11 december 1915: toevluchtsoord Talbot House opent de deuren

Poperinge was tijdens de Eerste Wereldoorlog het zenuwcentrum van het Britse leger in België. Voor de duizenden militairen die op weg waren naar het front of terugkeerden, richtte de hoofdaalmoezenier van het Britse leger een huis in, waar iedereen welkom was en elk onderscheid in rang of stand wegviel.  Ruim 100 jaar later brengt Talbot House nog altijd mensen samen.

Het kleine stadje Poperinge barst tijdens de oorlog uit zijn voegen. Elke dag worden in het station nieuwe troepen en voorraden aangevoerd. Vanuit de stad vertrekken elke dag duizenden manschappen naar het front in de Ieperboog.

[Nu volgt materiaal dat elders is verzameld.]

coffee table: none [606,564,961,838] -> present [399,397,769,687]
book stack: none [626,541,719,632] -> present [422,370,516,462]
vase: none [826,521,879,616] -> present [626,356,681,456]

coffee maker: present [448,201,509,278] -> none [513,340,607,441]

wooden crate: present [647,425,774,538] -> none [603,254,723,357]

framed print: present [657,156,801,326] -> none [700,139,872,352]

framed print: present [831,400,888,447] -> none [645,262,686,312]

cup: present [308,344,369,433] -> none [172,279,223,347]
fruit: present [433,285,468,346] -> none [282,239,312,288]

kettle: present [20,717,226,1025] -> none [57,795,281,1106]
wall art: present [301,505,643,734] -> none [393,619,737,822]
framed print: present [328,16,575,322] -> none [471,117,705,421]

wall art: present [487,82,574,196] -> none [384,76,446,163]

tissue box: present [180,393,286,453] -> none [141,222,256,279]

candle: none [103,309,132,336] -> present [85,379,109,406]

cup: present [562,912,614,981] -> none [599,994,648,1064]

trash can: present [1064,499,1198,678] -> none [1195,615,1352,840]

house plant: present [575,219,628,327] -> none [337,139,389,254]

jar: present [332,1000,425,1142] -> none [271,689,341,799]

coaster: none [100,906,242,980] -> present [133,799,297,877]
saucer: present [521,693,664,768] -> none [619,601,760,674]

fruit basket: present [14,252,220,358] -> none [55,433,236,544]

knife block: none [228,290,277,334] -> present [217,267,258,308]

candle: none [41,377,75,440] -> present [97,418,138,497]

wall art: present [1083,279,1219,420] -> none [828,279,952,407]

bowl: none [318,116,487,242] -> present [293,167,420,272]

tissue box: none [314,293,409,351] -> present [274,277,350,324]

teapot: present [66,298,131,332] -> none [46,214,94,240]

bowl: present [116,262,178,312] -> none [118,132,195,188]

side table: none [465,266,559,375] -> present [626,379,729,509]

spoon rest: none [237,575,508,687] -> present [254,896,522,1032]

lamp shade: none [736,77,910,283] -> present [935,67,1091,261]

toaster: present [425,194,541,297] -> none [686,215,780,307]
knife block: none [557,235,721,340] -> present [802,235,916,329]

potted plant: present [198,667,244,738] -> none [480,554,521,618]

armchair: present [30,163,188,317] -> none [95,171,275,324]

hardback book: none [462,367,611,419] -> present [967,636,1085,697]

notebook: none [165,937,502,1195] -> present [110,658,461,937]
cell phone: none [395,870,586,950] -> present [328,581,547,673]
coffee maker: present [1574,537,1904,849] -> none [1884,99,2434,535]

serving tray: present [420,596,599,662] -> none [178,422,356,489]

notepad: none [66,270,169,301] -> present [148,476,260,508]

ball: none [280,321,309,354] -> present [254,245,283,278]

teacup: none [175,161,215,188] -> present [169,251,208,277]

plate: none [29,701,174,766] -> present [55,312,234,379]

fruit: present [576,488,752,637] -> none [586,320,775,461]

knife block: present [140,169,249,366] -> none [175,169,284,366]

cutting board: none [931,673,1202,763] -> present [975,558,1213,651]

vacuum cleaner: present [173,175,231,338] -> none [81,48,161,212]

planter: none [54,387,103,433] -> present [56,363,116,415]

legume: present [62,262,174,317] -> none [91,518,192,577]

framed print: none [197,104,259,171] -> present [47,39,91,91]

Wanneer ze na enkele dagen terugkeren zoeken zij in de stad vertier en ontspanning. In eet- en koffiehuizen bestellen soldaten "egg and chips". Voor officieren serveren restaurants "champagne suppers". Cafés, clubs, bioscopen, theaters en bordelen van "Pops" – de bijnaam die de Britten aan de stad geven – laten de militairen even de ellende van de oorlog vergeten.

Tegenover de liederlijke sfeer die er in de stad heerst, wil de Britse hoofdaalmoezenier Neville Talbot een tegengewicht bieden. In 1915 besluit hij een huis in te richten waar soldaten en officieren kunnen bekomen na hun dienst aan het front. Als eerbetoon aan zijn jongere broer Gilbert – die kort daarvoor nabij Ieper gesneuveld is - besluit hij het huis "Talbot House" te noemen.

Britse troepen op de markt in Poperinge

De verantwoordelijkheid voor het huis komt in handen van de 29-jarige reverend Philip Clayton – omwille van zijn gedrongen gestalte "Tubby" genaamd.

Talbot House wordt geen klassiek religieus centrum, maar een "Every Man’s Club", waar iedereen welkom is : een plek "om echte vrienden te vinden, gebroken harten te herstellen en op te vrolijken. Een plek vol licht en vreugde, broederschap en vrede".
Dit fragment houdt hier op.